== Segment start ==

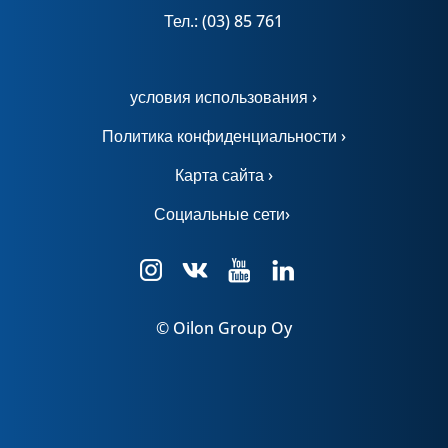
Тел.: (03) 85 761
условия использования ›
Политика конфиденциальности ›
Карта сайта ›
Социальные сети›
© Oilon Group Oy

== Segment end ==

- _TO-DO ITEM_
Reproduce the listing above with "Карта сайта" changed to "Схема сайта" and nothing else altered. Leave out the pictures.

- _ANSWER SPACE_
Тел.: (03) 85 761
условия использования ›
Политика конфиденциальности ›
Схема сайта ›
Социальные сети›
© Oilon Group Oy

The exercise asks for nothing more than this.